- Study text
-- Opening Marker --

For the purpose of meta discussion, it is insignificant what particular revision is hanging on the main site because full revision history and original version are always available to study content and edits in as much details as needed.

With above in mind, I would expect moderator locking the post to take whatever edits deemed appropriate in order to make it look OK for regular, inexperienced readers of the site - for those who just read what is posted and don't pay attention to obscure, strictly internal notices about meta, content dispute etc.

From this perspective, I would expect moderators to err on the safer side, performing pre-dispute cleanup of the content. Given that final version of the content is to be determined by community discussion at meta anyway, I see no point to fixate about what is there on the main site during the dispute (it helps that locked post can not be voted, thus question score can't be influenced until it's unlocked back).

It is worth noting that expecting mentioned cleanup to be performed by asker would be a really bad idea, as they are naturally biased.

In your particular case, part cleaned up at main site prior to dispute is: "Are there any definitive or widely cited sources of best practices literature". To me, cleaning it up looks reasonable safety wise, as this part of the question makes a perfect match to one of the close reasons:

Questions asking us to recommend a tool, library or favorite off-site resource are off-topic for Programmers as they tend to attract opinionated answers and spam. Instead, describe the problem and what has been done so far to solve it.

-- Closing Marker --

Saved data entries
-- Opening Marker --

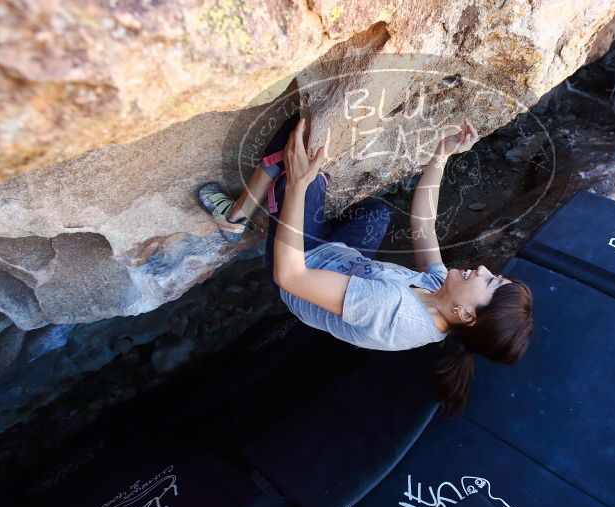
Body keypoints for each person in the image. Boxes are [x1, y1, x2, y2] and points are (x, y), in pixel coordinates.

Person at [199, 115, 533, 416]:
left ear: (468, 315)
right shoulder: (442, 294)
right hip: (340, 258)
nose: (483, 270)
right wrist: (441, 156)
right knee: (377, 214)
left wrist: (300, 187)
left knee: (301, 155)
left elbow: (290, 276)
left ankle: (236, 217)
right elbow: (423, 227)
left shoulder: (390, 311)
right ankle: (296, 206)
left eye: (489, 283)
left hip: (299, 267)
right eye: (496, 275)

-- Closing Marker --

- What this exercise asks
1: Summarize the meta post in two sentences.
2: Answer these questions using the meta post:
(a) Why can't a question's score be influenced while the post is locked?
(b) According to the meta post, why would it be a bad idea for the asker to perform the cleanup?
(c) Which part of the question was cleaned up on the main site before the dispute?

- Task answers
1: While content is disputed on meta, the moderator who locks a post should make whatever edits are needed so that it looks acceptable to ordinary readers of the main site, erring on the safer side with a pre-dispute cleanup. This cleanup should not be left to the asker, who is naturally biased, and removing the request for best-practices sources was reasonable because it matches a close reason about recommending off-site resources.

2:
(a) A locked post cannot be voted on.
(b) The asker is naturally biased.
(c) "Are there any definitive or widely cited sources of best practices literature"